Now we look at total velocity

\displaystyle \int_{{\bf R}^n} u^i\ d\hbox{vol},

which (up to a scaling factor representing the density of the incompressible fluid) has the physical interpretation as the total momentum of the fluid. We have

\displaystyle D_t u^i = - \nabla^i p

which formally suggests that total velocity is conserved. However, in practice {u} usually decays too slowly to justify this calculation, unless one works in a suitable principal value sense. We shall take a different tack, noting that

\displaystyle x^i \omega_{ij} = x^i \partial_i u_j - x^i \partial_j u_i

\displaystyle = -(n-1) u_j + \partial_i( x^i u_j ) - \partial_j( x^i u_i ).

Thus, when {u} has enough decay, one has

\displaystyle \int_{{\bf R}^n} u^i\ d\hbox{vol} = \frac{-1}{n-1} \int_{{\bf R}^n} x^i \omega_{ij}\ d\hbox{vol};

however, the right-hand side remains well defined even when {u} decays slowly, assuming that the vorticity is compactly supported. It is thus natural to then define the impulse

\displaystyle \frac{-1}{n-1} \int_{{\bf R}^n} x^i \omega_{ij}\ d\hbox{vol};

in three dimensions, this would be {\frac{1}{2} \int_{{\bf R}^3} x \times \omega}. The above considerations suggest that the impulse should be another conserved quantity, and indeed it is. To see this, we first compute using (8):

\displaystyle D_t( x^i \omega_{ij} ) = (D_t x^i) \omega_{ij} + x^i D_t \omega_{ij}

\displaystyle = u^i \omega_{ij} - x^i \nabla_i( \omega_{kj} u^k ) - x^i \nabla_j( \omega_{ik} u^k ) - \nabla_k (u^k \omega_{ji}))

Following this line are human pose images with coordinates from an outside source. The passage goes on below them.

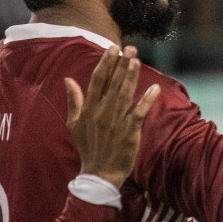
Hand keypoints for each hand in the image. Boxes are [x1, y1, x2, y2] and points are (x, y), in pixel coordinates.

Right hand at [64, 45, 160, 188]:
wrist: (99, 173)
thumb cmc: (88, 147)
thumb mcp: (74, 124)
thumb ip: (73, 101)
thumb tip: (68, 79)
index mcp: (89, 110)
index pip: (96, 81)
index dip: (105, 64)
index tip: (113, 49)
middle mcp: (102, 113)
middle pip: (112, 84)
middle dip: (121, 64)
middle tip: (130, 48)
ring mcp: (116, 122)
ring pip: (124, 94)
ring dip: (131, 77)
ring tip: (137, 60)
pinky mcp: (130, 132)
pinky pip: (139, 112)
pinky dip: (146, 101)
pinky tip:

\displaystyle = u^i \omega_{ij} -\nabla_i( x^i \omega_{kj} u^k ) - \nabla_j ( x^i \omega_{ik} u^j ) - \nabla_k ( x^i u^k \omega_{ji})

\displaystyle + n \omega_{kj} u^k + \omega_{jk} u^j + u^i \omega_{ji},

and so it will suffice to show that {u^i \omega_{ij}} is also a total derivative. But it is:

\displaystyle u^i \omega_{ij} = u^i (\nabla_i u_j - \nabla_j u_i)

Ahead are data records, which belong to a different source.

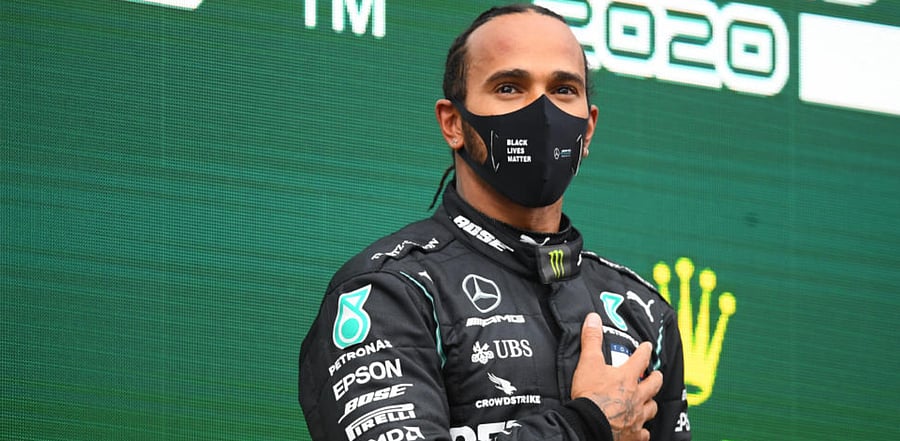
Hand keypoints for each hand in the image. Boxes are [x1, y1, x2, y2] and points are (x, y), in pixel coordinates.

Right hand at [571, 313, 662, 440]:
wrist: (590, 424)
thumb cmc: (590, 395)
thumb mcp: (588, 363)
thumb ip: (591, 340)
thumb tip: (593, 319)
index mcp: (627, 378)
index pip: (640, 359)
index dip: (645, 351)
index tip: (648, 347)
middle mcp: (637, 396)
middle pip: (654, 385)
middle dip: (656, 378)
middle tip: (657, 375)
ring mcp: (637, 416)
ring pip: (651, 408)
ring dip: (651, 404)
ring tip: (649, 402)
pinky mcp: (633, 434)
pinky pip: (643, 434)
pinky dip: (643, 432)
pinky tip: (641, 431)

\displaystyle = \nabla_i (u^i u_j) - \nabla_j(\frac{1}{2} u^i u_i ). \ \ \ \ \ (9)

 

Finally, we look at the total angular momentum

\displaystyle \int_{{\bf R}^n} u_j x_k - u_k x_j\ d\hbox{vol}.

Again, we have

\displaystyle D_t( u_j x_k - u_k x_j ) = (D_t u_j) x_k - (D_t u_k) x_j + u_j D_t x_k - u_k D_t x_j

\displaystyle = - (\nabla_j p) x_k + (\nabla_k p) x_j + u_j u_k - u_k u_j

\displaystyle = - \nabla_j(px_k) + \nabla_k(px_j)

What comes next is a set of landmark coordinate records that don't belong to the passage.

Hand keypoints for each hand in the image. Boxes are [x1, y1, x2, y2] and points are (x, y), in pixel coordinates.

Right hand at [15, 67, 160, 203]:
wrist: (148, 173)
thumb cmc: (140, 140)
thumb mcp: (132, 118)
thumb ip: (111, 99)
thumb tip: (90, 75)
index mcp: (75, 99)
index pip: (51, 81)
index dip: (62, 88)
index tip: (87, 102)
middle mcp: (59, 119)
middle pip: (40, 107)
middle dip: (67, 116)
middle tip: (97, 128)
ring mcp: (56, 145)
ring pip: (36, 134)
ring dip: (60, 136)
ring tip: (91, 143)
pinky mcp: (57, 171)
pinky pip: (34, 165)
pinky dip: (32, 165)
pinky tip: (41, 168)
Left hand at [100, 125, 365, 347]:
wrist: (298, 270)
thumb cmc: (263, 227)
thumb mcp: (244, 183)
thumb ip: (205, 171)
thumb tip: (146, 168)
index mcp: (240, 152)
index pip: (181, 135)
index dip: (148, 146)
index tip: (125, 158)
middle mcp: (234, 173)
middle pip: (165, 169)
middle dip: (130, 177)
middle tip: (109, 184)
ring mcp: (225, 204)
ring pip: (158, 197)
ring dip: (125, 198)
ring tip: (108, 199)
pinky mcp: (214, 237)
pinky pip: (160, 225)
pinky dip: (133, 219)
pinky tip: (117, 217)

which as before formally suggests that total angular momentum should be conserved. As with total momentum, in practice the velocity field {u} decays too slowly to justify this calculation, unless one works carefully with principal value integrals (and uses quite precise asymptotics on the decay of {u} at infinity). Once again, one can avoid these technicalities by recasting this quantity in terms of vorticity. Using {(a_{jk})_{[j,k]} := a_{jk}-a_{kj}} to denote antisymmetrisation in the {jk} indices, we observe that

\displaystyle x^i \omega_{ij} x_k - x^i \omega_{ik} x_j = (x^i \omega_{ij} x_k)_{[j,k]}

\displaystyle = ( x^i x_k \partial_i u_j - x^i x_k \partial_j u_i )_{[j,k]}

\displaystyle = ( \partial_i(x^i x_k u_j) - \partial_j (x^i x_k u_i) - n x_k u_j - x^i u_i \eta_{jk} )_{[j,k]}

\displaystyle = ( \partial_i(x^i x_k u_j) - \partial_j (x^i x_k u_i) )_{[j,k]} - n(u_j x_k - u_k x_j)

and so we have

\displaystyle \int_{{\bf R}^n} u_j x_k - u_k x_j\ d\hbox{vol} = \frac{-1}{n} \int_{{\bf R}^n} x^i \omega_{ij} x_k - x^i \omega_{ik} x_j\ d\hbox{vol}

when there is sufficient decay of the velocity field. Again, the right-hand side makes sense whenever the vorticity is compactly supported. If we then define the moment of impulse

\displaystyle \frac{-1}{n} \int_{{\bf R}^n} x^i \omega_{ij} x_k - x^i \omega_{ik} x_j

then we expect this quantity to also be conserved by the flow. This is indeed the case, and can be verified by a rather lengthy calculation similar to that used to establish conservation of impulse; we omit the details here as they are rather tedious and unenlightening, with a key step being the establishment of the fact that {(u^i \omega_{ij} x_k)_{[j,k]}} is a total derivative, by manipulating the identity (9).